As for the perfume industry
The Egyptian man-made perfumes in two ways
First method
The cold age … where the flowers are placed with a little water in a piece of linen cloth with two ends held by two women, each rotating against the direction of the other lady. Tags when celebrations
The second method is placing the roses in a small clay pot and burning them to give a fragrant smell to the air. This type of perfume was part of the gods’ offerings or bid farewell to the deceased and was not for decorative purposes.
The manufacture of natural pharaonic perfumes continues with the same ancient methods, based mainly on the ageing of essential oils.
One of the most famous Egyptian perfumes is the lotus flower, the first pharaonic flower discovered more than 7500 years ago, where they were cultivated on the banks of the Nile River and next to the pyramids because they also used it in mummification and fragrance processes in temples, indicating that it is aged in the same environment cultivated in canopic pots whose material is similar to pyramid stones.
The flowers, roots, gum, or fragrant leaves of the plant were soaked in oil and then filtered, and from the soaked, they obtained the fragrant oil; in the papyrus papers dating back to about two thousand years BC, some writings proved that the Egyptian Pharaonic civilization used aromatic fats in the form of small cones that emit Including a fragrant smell smells in palaces, homes and streets.
Kings and emperors flocked to Egypt’s perfumes .. Pliny, Theophrastus and others in the ancient Roman era 332 BC to 640 AD praised Egyptian perfumes as the best and most expensive perfumes in the world. The Roman emperors preferred Egyptian perfumes without others, especially those made from them in the northeastern delta in the ancient city of Mendes.
In 1923 AD, an archaeologist found pots and flasks containing traces of aromatic oils, and Queen Cleopatra was the queen of Egypt who loved perfumes the most, so she loved her in palaces, clothes, bathing water, and even a riding car.
During archaeological excavations in the Pharaonic tombs, Archaeologists have found, specifically in the tomb of Queen Hetep, the guards of many flasks and vessels that contain traces of essential oils.
The floral fragrance was also used to sacrifice or bid farewell to the dead from the Pharaonic velvet layer by placing the flower’s leaves in pottery vessels and burning them. Its fragrant scent spread in the corners of the temple the palace.
Perfumery in the Arabs flourished, and the oldest perfume they traded was called “rose perfume”, and they extracted it from lemon, violet and jasmine flowers. Still, they also used sandalwood, cedarwood, mint leaves, lavender, ginger root and iris, to extract multiple types of perfumes, according to the tribe that They belong to the perfume makers.
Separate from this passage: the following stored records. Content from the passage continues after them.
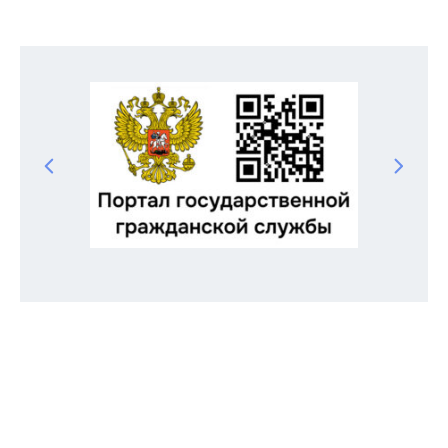
Odnoklassniki
Telegram
VK
Twitter
Facebook
Отправить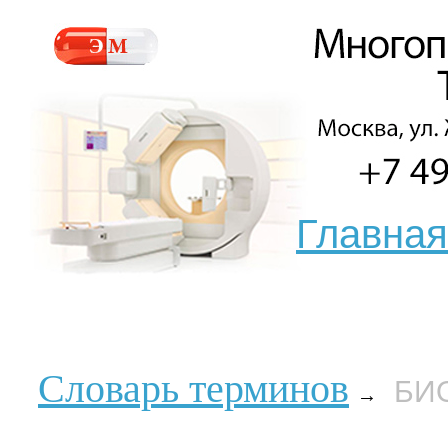
Главная
Словарь терминов
БИ
→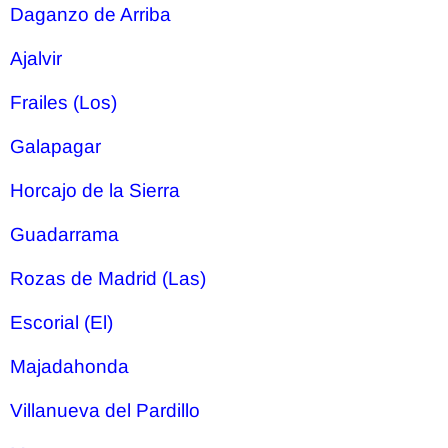
Daganzo de Arriba
Ajalvir
Frailes (Los)
Galapagar
Horcajo de la Sierra
Guadarrama
Rozas de Madrid (Las)
Escorial (El)
Majadahonda
Villanueva del Pardillo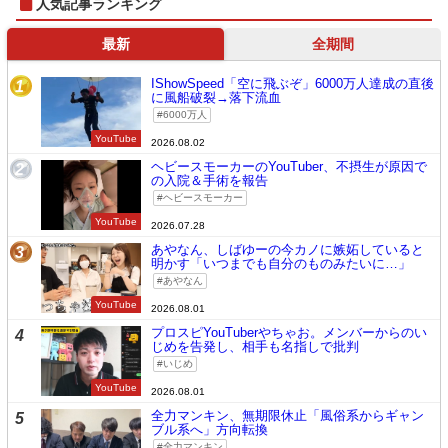
人気記事ランキング
最新
全期間
IShowSpeed「空に飛ぶぞ」6000万人達成の直後
1
に風船破裂→落下流血
6000万人
YouTube
2026.08.02
ヘビースモーカーのYouTuber、不摂生が原因で
2
の入院＆手術を報告
ヘビースモーカー
YouTube
2026.07.28
あやなん、しばゆーの今カノに嫉妬していると
3
明かす「いつまでも自分のものみたいに…」
あやなん
YouTube
2026.08.01
プロスピYouTuberやちゃお。メンバーからのい
4
じめを告発し、相手も名指しで批判
いじめ
YouTube
2026.08.01
全力マンキン、無期限休止「風俗系からギャン
5
ブル系へ」方向転換
全力マンキン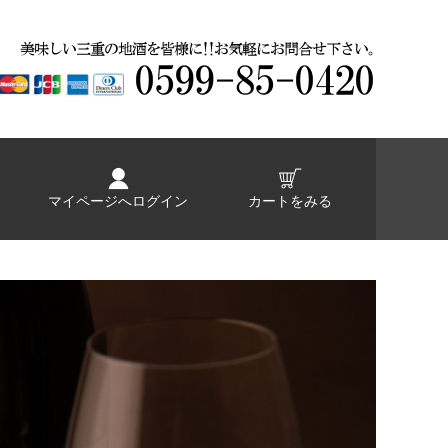
マイページへログイン
カートをみる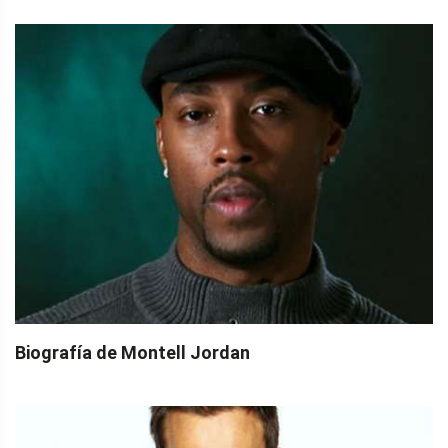
Biografía de Montell Jordan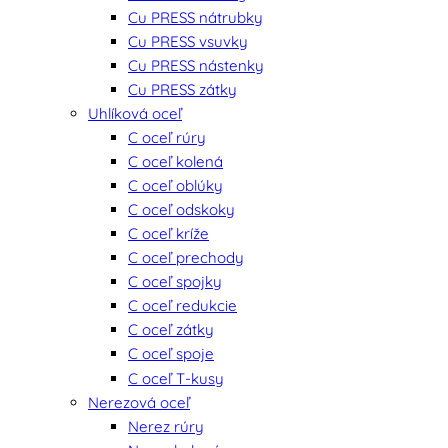
Cu PRESS nátrubky
Cu PRESS vsuvky
Cu PRESS nástenky
Cu PRESS zátky
Uhlíková oceľ
C oceľ rúry
C oceľ kolená
C oceľ oblúky
C oceľ odskoky
C oceľ kríže
C oceľ prechody
C oceľ spojky
C oceľ redukcie
C oceľ zátky
C oceľ spoje
C oceľ T-kusy
Nerezová oceľ
Nerez rúry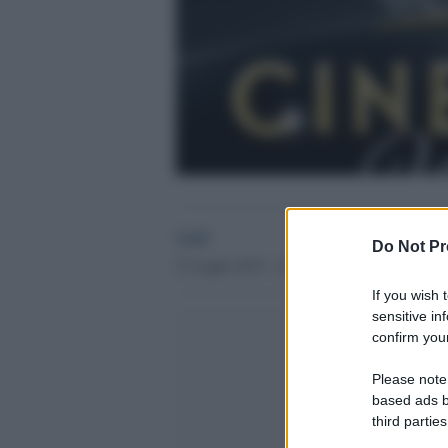
GdS
Do Not Pr
23 Luglio 2015 - 22.03
If you wish 
sensitive in
confirm your
Please note
based ads b
third parties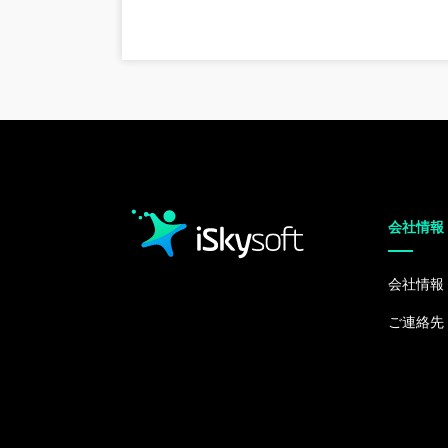
会社情報
会社情報
ご連絡先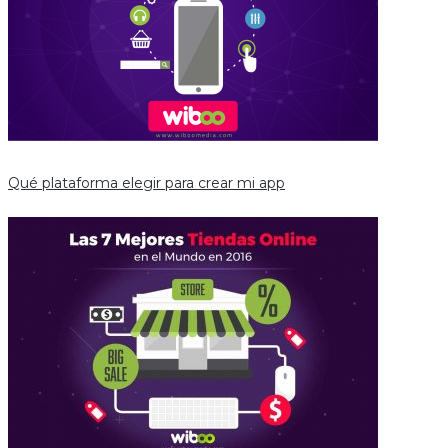
Qué plataforma elegir para crear mi app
Scientists Avicenna and al-Kindi are considered the most prominent perfume makers in the history of Arab civilization, as Ibn Sina discovered the method of distillation to extract perfume from roses. Al-kindi devoted a book to explain the method of making perfumes, and he used musk and amber in the various perfumes he produced.
Interest in the perfume industry began in France, during Queen “Catherine de Medici”, who asked her laboratory to manufacture perfumes to add new flavours to her perfumes. The results were good, but none of the components of the Queen’s perfumes was leaked, and it has been kept secret to this day.
What increased the prosperity of the perfumery industry in France was the great interest that its kings gave to this industry, for example, King Louis XV, who used to ask his servants to anoint his carriage and palace furniture every day with perfume, while his clothes remained in a vase full of perfume for days. He ordered the transfer of some. The farmer went to fields to grow fragrant flowers. Besides Louis the 15th, Napoleon Bonaparte was interested in making perfumes, and his cart was also painted with perfumes. He used 60 bottles of jasmine perfume per month, while the perfume was the most beloved to his heart, the “Josephine” perfume, which was among its ingredients Authentic Arabian musk.